Gay and lesbian spaces, commonly known as “gaybourhoods,” are expanding across cities, rather than disappearing, a new B.C. study says.
Gaybourhoods, such as Vancouver’s Davie Village, are nothing new. A common perception has been that major cities have just one neighbourhood where all gay people live.
But new research by University of British Columbia sociology professor Amin Ghaziani, released Thursday, shows that members of the LGBTQ community are diversifying where they live, choosing what he calls “cultural archipelagos” beyond the gaybourhood. Only 12 per cent of LGBTQ adults live in a gaybourhood, while 72 per cent have never.
Ghaziani used data from the 2010 U.S. census to track location patterns of lesbians, transgender people, same-sex couples with children, and LGBTQ people of color.
He found queer communities of colour have emerged in Chicago and the outer boroughs of New York. That’s because African-American people in same-sex relationships are more likely to live in areas where there are higher populations of other African-Americans, rather than other LGBTQ people, he found.

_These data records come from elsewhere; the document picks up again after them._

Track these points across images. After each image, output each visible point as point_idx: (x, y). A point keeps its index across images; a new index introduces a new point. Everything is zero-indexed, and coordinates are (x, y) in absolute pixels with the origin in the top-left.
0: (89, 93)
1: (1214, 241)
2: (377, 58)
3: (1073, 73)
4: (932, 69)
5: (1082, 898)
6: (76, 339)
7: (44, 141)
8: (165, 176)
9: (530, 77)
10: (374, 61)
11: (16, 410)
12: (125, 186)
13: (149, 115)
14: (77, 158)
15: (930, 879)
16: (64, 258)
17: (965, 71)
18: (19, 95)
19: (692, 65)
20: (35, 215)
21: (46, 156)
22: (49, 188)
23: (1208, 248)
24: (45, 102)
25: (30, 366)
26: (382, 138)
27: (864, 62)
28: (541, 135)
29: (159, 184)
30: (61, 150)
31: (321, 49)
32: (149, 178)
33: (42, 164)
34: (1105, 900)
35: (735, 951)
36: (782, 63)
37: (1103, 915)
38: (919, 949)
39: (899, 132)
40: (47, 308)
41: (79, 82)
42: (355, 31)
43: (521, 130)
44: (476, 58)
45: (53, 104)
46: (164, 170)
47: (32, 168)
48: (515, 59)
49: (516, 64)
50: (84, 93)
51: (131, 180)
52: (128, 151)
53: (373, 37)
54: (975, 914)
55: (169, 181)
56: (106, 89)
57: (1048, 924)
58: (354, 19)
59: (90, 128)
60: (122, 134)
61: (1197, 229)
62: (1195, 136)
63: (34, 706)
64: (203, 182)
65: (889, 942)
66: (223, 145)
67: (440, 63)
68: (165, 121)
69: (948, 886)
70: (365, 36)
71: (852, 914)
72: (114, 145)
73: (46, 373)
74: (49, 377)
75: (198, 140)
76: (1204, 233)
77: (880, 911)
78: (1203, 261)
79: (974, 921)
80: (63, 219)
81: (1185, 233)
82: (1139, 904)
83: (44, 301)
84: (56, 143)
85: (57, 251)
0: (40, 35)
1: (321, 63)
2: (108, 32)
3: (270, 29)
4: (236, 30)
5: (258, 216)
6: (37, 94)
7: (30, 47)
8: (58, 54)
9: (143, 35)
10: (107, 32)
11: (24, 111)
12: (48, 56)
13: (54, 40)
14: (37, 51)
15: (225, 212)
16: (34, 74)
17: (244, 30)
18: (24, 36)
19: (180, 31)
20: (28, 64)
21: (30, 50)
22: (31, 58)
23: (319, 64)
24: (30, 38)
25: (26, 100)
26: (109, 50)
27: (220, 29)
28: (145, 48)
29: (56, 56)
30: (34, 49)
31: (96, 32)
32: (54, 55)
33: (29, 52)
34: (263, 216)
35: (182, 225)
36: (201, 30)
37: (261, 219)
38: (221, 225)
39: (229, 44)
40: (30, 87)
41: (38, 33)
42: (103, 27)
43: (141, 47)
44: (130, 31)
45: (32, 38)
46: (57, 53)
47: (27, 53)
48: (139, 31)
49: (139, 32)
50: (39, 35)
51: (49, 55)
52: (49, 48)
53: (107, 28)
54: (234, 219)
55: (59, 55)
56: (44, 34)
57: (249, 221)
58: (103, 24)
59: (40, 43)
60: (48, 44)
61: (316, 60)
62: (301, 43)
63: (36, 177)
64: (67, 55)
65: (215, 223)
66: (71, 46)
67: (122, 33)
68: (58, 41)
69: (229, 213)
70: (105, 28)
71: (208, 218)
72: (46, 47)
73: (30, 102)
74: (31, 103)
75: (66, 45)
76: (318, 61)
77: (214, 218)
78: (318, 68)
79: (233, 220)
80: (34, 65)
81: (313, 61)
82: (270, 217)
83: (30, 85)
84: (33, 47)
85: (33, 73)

Rural areas draw more same-sex female couples than male couples, and female couples tend to live where the median housing price per square foot is lower, which Ghaziani attributed to a possible reflection of the gender pay gap.
The study focuses on the U.S., but the findings are similar to data released in the last Canadian census.
There were 73,000 same-sex couples in the country in 2016, an increase of more than half over the last decade.
Meanwhile, major cities that were historically popular for same-sex couples, such as Toronto and Montreal, saw a nearly five per cent dip in the same time period, while areas such as Victoria are seeing an increase.